Ich meine nicht die Leistungsfähigkeig des Streckennetzes im Verteidigungsfall.
Ich beziehe mich auf mehrere Gespräche mit Gebirgsjägern in Zügen zwischen Bischofswiesen, Freilassing und München.
Die Zustände dort dürften Forenteilnehmern bekannt sein: München - Salzburg chronisch überlastet, Verspätungen auch durch Grenzkontrollen, die Strecke Freilassing - Berchtesgaden wurde vor einigen Jahren bei langen Sperren saniert, dann war eine Brücke urplötzlich für viele E-Loktypen nicht mehr fit, durchgehende Züge fahren mittlerweile weder von Berchtesgaden / Bischofswiesen nach Salzburg, noch nach München, geschweige denn weiter.
Nun kommt die Bundeswehr ins Spiel.
Viele Soldaten, mit denen ich etwa bei verpassten Anschlüssen in Freilassing ins Gespräch kam, berichteten, dass viele junge Soldaten nach kurzer Zeit den Dienst als Gebirgsjäger in Bischifswiesrn quittieren würden, weil die Möglichkeiten der Heimreise an Wochenenden sich so extrem verschlechtert hätten.
Zwar versuche die Bundeswehr mit Shuttletransporten ab München entgegenzuwirken, aber da müsse man sich vorab annelden und wenn dann der Fernzug nach München Verspätung hat...
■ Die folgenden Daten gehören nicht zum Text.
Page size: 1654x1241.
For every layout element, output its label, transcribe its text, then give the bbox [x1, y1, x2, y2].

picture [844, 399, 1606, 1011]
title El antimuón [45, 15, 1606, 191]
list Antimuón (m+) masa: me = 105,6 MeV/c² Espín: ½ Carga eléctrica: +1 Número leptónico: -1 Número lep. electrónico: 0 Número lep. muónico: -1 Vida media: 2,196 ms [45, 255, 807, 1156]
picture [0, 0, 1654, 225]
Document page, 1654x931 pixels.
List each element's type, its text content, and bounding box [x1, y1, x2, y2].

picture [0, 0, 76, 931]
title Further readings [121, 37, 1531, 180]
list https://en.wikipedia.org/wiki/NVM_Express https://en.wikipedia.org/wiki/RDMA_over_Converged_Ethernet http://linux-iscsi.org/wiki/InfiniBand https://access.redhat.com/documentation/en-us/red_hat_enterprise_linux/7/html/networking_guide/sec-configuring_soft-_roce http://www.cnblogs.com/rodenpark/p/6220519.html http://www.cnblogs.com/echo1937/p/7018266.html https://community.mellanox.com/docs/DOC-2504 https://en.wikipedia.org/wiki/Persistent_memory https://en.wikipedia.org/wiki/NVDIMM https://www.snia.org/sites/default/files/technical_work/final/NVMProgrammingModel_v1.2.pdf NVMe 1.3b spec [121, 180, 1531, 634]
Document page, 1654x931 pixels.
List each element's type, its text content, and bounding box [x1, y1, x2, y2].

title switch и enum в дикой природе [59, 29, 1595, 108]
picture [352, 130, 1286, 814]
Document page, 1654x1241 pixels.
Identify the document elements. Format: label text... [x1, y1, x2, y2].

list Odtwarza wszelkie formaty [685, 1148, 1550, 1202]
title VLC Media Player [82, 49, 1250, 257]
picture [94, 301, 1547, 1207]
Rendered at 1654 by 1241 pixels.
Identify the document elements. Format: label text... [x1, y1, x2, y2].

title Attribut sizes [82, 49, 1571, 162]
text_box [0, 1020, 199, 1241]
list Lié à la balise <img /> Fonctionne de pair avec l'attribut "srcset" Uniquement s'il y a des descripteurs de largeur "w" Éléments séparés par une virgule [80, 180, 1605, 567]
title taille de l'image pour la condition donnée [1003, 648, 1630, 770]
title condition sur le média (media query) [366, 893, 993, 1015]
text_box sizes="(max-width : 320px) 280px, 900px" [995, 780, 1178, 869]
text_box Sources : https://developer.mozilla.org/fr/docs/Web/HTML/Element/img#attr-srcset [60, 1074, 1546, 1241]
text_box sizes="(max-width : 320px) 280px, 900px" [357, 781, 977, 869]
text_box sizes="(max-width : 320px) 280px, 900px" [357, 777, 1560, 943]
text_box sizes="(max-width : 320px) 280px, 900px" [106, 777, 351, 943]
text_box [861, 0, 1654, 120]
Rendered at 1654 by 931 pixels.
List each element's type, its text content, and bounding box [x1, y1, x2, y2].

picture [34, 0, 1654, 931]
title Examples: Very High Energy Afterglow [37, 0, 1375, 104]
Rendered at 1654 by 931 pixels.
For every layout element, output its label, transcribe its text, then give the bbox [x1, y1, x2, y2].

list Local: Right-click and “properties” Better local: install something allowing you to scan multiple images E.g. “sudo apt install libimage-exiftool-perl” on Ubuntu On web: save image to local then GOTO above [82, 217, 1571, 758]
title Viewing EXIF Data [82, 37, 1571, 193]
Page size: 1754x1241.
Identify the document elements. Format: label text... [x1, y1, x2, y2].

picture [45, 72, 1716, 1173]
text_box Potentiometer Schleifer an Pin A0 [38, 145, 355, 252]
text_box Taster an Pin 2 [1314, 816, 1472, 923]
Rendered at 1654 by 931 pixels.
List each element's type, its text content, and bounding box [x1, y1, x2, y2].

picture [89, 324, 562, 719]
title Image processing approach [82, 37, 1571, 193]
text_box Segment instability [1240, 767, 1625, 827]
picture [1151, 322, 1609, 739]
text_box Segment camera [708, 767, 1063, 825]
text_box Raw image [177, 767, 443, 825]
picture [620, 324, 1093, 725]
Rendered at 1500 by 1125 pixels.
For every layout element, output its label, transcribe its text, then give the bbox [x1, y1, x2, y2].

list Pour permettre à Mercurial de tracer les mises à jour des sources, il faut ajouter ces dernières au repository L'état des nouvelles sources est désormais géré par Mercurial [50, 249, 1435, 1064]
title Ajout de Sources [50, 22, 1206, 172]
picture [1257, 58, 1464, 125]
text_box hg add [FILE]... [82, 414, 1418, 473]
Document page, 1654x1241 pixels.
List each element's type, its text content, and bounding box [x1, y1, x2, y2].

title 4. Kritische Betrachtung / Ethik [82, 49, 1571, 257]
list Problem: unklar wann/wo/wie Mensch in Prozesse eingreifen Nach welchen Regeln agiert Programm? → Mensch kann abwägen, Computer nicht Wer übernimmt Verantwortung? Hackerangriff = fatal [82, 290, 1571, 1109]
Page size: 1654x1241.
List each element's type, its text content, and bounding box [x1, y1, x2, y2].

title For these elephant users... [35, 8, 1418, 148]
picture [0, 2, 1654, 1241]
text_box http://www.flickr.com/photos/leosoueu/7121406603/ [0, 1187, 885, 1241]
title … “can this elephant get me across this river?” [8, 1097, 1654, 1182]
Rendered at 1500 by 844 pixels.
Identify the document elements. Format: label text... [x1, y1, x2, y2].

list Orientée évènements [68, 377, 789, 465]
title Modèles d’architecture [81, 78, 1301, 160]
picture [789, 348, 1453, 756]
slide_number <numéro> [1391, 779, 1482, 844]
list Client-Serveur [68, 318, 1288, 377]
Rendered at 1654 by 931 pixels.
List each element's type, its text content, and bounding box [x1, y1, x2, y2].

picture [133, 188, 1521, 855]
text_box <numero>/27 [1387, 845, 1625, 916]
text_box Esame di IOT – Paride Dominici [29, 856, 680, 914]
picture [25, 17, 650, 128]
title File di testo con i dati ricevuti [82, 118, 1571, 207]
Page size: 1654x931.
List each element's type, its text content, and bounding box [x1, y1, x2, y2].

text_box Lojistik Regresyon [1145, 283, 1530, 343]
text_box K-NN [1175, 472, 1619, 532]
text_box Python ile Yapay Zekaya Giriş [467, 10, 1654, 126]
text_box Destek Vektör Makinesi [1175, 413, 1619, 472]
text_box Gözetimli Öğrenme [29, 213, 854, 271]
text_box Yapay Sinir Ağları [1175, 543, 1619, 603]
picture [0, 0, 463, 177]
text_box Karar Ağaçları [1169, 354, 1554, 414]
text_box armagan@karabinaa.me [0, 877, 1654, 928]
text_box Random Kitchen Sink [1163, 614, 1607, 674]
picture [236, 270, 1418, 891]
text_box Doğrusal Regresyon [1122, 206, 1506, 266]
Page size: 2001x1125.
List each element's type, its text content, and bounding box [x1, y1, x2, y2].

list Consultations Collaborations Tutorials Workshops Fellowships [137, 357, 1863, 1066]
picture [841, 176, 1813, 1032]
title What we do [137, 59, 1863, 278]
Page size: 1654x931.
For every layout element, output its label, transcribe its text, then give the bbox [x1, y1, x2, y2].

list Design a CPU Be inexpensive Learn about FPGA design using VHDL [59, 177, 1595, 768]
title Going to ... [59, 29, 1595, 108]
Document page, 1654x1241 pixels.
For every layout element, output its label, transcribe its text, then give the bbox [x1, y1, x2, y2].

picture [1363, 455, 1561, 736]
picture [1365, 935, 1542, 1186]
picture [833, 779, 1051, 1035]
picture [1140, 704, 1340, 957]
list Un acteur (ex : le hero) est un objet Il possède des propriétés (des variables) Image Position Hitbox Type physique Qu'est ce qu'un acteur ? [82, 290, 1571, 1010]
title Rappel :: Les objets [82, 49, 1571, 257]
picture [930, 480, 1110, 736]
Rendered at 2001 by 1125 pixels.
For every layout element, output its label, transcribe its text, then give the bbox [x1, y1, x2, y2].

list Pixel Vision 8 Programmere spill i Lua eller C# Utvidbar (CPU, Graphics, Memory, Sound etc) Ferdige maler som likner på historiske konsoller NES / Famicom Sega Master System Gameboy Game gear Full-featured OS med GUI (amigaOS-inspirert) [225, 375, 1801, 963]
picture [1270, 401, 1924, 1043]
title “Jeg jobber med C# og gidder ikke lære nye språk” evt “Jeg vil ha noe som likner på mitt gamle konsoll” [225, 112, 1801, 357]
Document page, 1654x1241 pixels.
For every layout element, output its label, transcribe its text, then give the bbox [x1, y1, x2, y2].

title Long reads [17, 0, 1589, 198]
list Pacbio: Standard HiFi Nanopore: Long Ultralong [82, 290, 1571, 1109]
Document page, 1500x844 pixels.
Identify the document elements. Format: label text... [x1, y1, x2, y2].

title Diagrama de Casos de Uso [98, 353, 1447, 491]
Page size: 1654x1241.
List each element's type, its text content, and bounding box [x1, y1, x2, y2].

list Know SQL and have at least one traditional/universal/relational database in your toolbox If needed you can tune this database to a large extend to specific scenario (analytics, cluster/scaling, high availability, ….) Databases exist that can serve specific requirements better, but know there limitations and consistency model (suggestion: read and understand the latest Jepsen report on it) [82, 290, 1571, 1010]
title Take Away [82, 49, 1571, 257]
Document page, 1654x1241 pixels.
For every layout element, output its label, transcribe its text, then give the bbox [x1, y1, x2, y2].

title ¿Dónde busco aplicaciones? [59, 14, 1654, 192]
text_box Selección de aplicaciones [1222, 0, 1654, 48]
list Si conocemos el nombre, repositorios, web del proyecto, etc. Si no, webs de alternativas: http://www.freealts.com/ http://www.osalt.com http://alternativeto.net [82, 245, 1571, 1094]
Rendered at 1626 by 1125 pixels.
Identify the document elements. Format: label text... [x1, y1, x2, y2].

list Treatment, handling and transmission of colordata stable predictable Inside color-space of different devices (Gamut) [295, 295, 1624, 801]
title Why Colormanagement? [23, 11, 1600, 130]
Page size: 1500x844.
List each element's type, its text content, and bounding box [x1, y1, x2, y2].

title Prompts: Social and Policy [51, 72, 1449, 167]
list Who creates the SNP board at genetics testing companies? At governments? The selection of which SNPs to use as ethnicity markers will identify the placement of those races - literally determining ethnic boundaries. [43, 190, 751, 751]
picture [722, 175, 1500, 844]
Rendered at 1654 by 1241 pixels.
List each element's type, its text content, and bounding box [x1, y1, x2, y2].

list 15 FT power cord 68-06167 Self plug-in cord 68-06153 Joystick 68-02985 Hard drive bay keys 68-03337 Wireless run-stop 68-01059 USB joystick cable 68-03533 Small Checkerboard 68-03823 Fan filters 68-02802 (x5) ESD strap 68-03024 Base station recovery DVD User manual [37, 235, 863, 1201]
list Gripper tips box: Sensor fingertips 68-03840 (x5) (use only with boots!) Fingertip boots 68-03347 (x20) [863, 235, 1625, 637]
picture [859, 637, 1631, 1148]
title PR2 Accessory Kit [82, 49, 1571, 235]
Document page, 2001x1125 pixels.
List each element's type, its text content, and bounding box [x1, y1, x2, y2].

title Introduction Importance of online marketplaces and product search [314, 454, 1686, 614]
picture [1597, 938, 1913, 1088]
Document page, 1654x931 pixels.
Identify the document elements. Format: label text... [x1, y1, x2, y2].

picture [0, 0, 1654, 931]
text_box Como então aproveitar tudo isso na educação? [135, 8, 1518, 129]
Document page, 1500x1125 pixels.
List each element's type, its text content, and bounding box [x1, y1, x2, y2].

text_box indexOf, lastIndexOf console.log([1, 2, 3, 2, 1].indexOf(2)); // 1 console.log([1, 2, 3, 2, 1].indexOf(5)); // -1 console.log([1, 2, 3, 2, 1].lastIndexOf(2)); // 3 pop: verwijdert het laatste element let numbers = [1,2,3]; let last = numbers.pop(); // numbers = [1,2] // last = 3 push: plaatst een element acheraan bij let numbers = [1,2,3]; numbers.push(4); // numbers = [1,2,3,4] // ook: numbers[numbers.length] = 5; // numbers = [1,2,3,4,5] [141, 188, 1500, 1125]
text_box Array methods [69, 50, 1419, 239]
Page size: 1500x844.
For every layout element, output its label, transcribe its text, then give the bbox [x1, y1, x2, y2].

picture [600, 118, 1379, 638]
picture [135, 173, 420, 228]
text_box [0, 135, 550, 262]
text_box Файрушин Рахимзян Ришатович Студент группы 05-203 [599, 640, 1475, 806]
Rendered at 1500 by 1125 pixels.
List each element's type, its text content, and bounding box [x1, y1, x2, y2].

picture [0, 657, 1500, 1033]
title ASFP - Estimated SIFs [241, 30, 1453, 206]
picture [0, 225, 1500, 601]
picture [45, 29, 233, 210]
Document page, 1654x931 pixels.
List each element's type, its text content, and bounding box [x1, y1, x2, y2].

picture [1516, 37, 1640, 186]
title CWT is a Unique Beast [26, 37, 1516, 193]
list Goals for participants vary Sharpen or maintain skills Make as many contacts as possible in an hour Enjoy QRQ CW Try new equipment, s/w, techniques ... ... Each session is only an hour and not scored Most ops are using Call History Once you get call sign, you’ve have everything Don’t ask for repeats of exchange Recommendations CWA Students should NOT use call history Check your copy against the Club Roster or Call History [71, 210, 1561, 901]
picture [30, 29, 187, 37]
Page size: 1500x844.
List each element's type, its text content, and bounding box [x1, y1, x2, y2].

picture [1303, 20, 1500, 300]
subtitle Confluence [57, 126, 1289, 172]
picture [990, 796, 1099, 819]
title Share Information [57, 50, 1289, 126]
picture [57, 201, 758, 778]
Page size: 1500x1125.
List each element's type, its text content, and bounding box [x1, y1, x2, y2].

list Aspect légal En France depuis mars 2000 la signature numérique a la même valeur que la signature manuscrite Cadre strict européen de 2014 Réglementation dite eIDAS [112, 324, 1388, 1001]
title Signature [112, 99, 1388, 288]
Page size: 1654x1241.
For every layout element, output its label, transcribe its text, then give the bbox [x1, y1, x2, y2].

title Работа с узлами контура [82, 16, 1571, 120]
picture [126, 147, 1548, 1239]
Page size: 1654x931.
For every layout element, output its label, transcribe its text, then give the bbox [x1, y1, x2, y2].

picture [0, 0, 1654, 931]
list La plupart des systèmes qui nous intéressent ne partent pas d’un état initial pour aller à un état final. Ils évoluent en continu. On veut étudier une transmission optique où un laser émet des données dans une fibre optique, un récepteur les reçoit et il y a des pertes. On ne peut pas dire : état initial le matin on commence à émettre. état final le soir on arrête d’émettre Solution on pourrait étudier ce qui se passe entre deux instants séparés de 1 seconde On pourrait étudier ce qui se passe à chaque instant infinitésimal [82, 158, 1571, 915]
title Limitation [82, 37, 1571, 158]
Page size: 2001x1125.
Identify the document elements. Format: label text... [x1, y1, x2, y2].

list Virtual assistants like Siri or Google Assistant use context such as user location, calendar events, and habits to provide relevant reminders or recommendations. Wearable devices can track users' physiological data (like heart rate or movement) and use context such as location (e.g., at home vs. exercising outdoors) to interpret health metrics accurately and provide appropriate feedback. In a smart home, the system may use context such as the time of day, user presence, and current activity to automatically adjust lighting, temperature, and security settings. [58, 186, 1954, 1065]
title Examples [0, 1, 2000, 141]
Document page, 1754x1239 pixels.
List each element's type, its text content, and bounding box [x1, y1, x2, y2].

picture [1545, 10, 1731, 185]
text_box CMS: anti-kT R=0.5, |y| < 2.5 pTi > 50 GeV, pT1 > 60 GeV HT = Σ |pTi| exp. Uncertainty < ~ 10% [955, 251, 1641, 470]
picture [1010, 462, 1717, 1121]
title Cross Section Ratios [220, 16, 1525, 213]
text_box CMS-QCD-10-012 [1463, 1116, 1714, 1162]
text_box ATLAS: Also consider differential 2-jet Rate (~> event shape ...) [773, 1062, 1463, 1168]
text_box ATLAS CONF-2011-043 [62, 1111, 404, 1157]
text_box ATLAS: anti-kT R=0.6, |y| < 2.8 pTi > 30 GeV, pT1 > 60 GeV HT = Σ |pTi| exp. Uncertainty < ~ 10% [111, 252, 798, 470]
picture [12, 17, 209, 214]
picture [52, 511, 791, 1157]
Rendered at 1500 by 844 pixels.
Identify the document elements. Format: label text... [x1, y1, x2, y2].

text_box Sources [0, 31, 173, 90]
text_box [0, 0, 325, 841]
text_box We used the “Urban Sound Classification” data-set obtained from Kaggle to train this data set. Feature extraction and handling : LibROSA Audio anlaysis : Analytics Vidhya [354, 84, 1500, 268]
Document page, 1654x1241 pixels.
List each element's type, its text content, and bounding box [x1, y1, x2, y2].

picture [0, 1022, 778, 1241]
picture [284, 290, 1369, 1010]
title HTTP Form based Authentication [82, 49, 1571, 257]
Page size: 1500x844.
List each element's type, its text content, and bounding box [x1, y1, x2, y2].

Die Bahnverkehrssituation scheint für den Gebirgdjägerstandort Bischofswiesen zum Problem geworden zu sein.
Da kommt den Worten von Ex-Verkehrsminister Schnieder aus dem September 2025 auch eine ganz andere Bedeutung zu: "Viele setzen das Nicht-Funktionieren bei der Bahn gleich mit einem Nicht-Funktionieren unseres Staates. Ich finde das brandgefährlich."
Schönen Sonntag aus einer NRW-RB 50, die sogar 6 Minuten vor Plan in MS eintraf!